EXERCISE:
Reproduce word for word the portion of the financing announcement below that opens with the words containing "Each Special Warrant" and closes with "(as defined below).".

PASSAGE GIVEN:
May 4, 2011 Vancouver, British Columbia – CuOro Resources Corp. (TSX-V:CUA) (“CuOro” or the “Company”) is pleased to announce that it has entered into an agreement with a syndicate of underwriters co-led by Canaccord Genuity Corp. and Scotia Capital Inc. (the “Underwriters”), under which the Underwriters have agreed to purchase, on a bought deal private placement basis, 6,690,000 non-transferable special warrants (the "Special Warrants") at a price of $2.00 per Special Warrant for aggregate gross proceeds of $13,380,000 (the "Offering").

Each Special Warrant will entitle the holder to acquire one unit in the Company (a “Unit”) on the exercise or deemed exercise of the Special Warrant. The Special Warrants may be exercised by the holder in whole or in part at any time after the closing (the “Closing”) for no additional consideration and all unexercised Special Warrants will be deemed to be exercised on that day which is the earlier of: (a) the date that is four months and a day following the Closing and (b) three business days after the Qualification Date (as defined below).

Each Unit shall consist of one common share of the Company and one half of one transferable common share purchase warrant (each whole warrant, a “Warrant”). Each Warrant shall be exercisable into one common share of the Company for a period of 24 months from closing at an exercise price of $2.50. In the event that after four months and one day after the closing of the Offering, the volume weighted average trading price of the Company’s common shares on the TSX Venture Exchange, for a period of 20 consecutive trading days exceeds $4.00, the Company may, within five days after such an event, provide notice to the Warrant holders of early expiry and thereafter, the Warrants will expire on the date which is 30 days after the date of such notice.

RAW RECORDS:
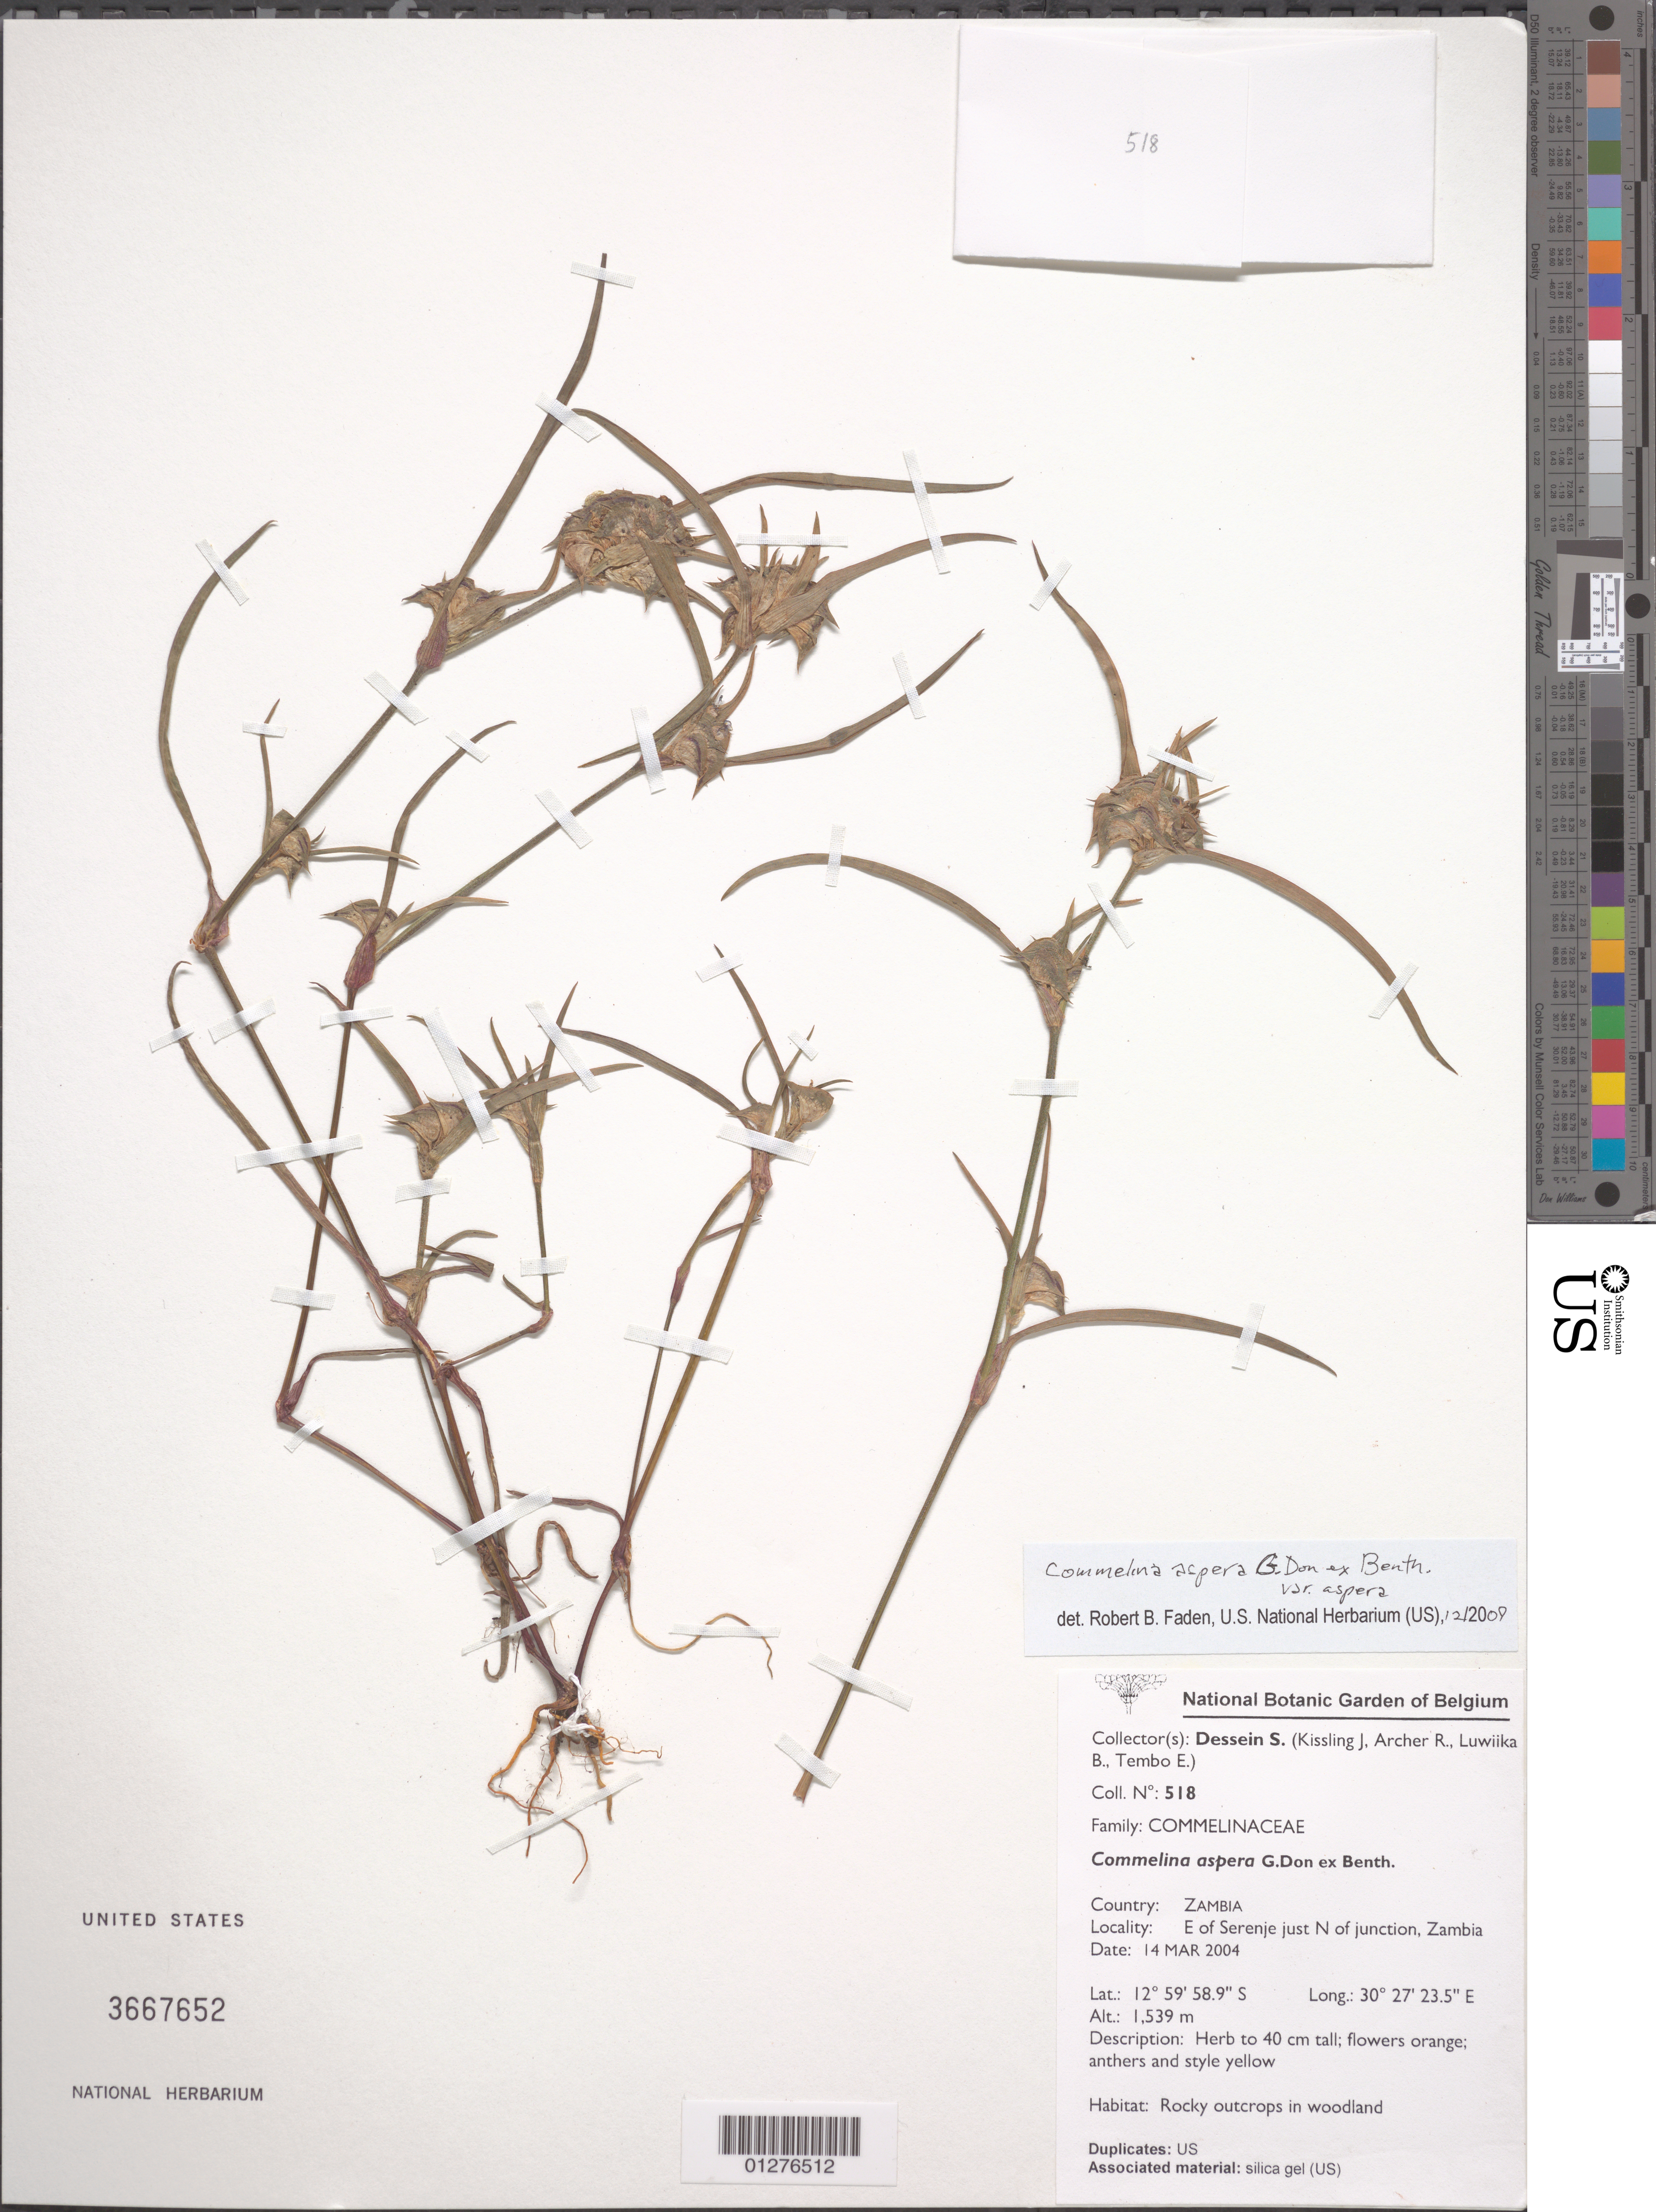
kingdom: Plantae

--

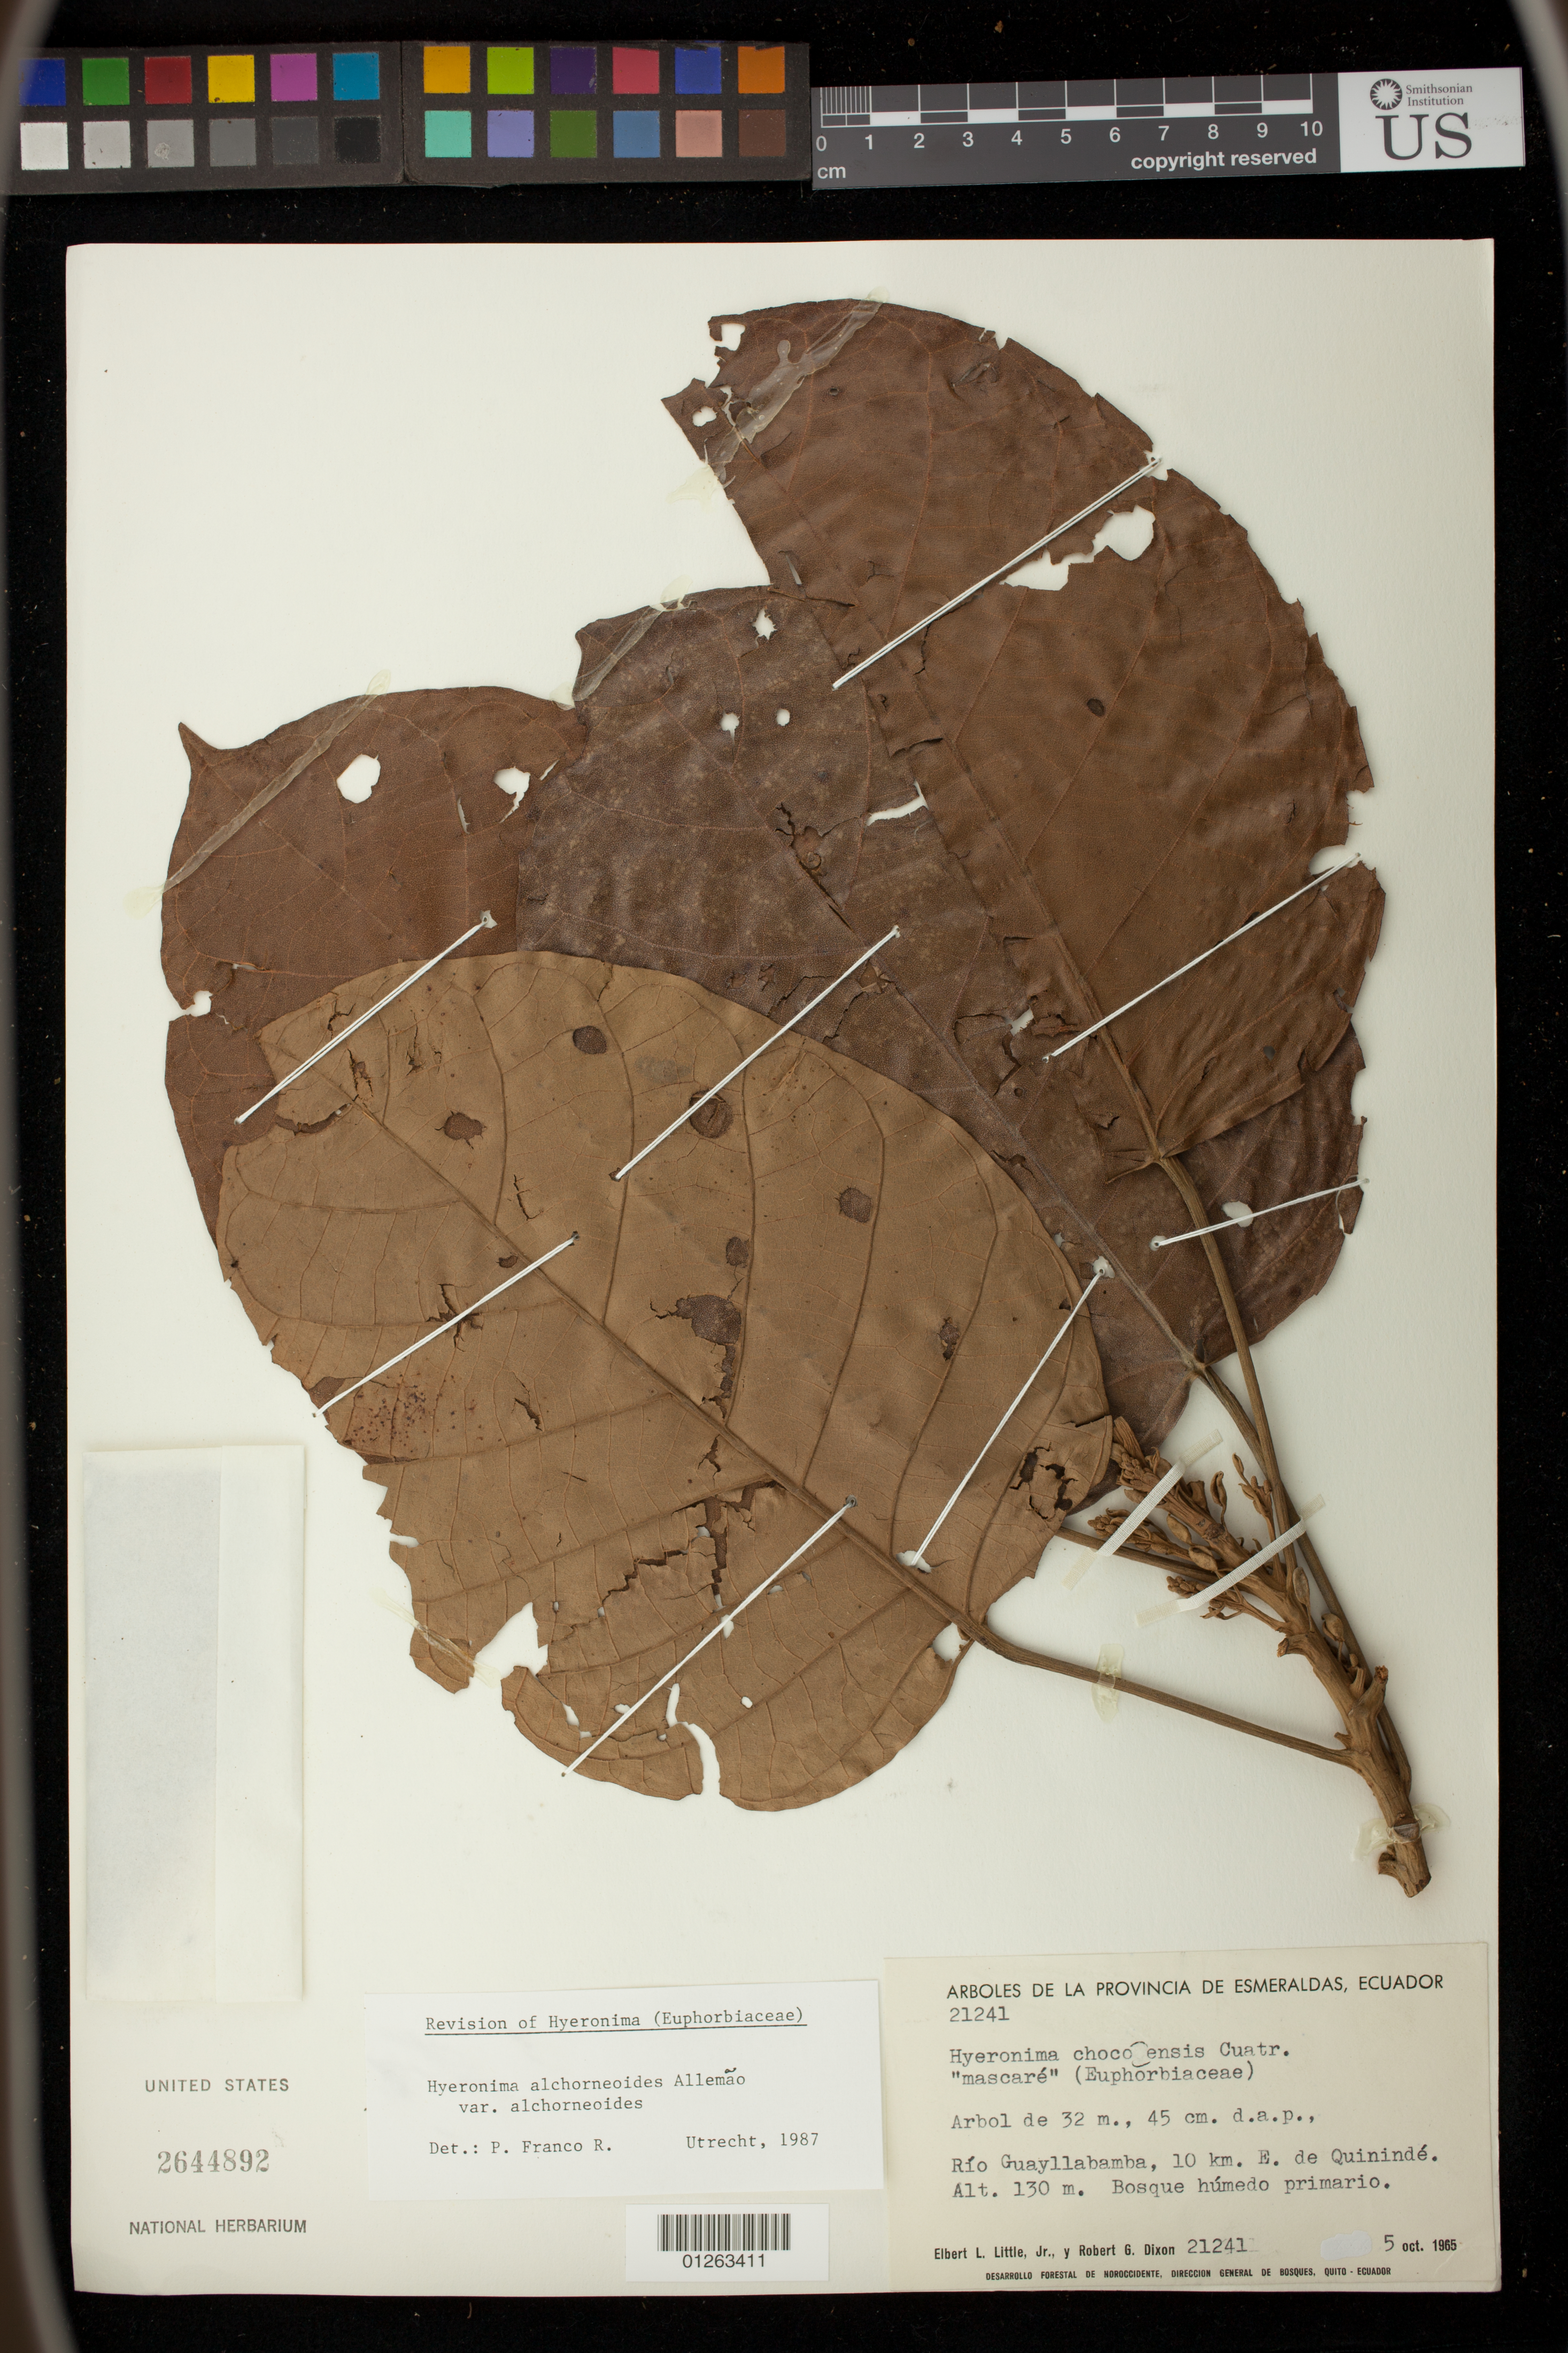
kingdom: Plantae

REPLY:
Each Special Warrant will entitle the holder to acquire one unit in the Company (a “Unit”) on the exercise or deemed exercise of the Special Warrant. The Special Warrants may be exercised by the holder in whole or in part at any time after the closing (the “Closing”) for no additional consideration and all unexercised Special Warrants will be deemed to be exercised on that day which is the earlier of: (a) the date that is four months and a day following the Closing and (b) three business days after the Qualification Date (as defined below).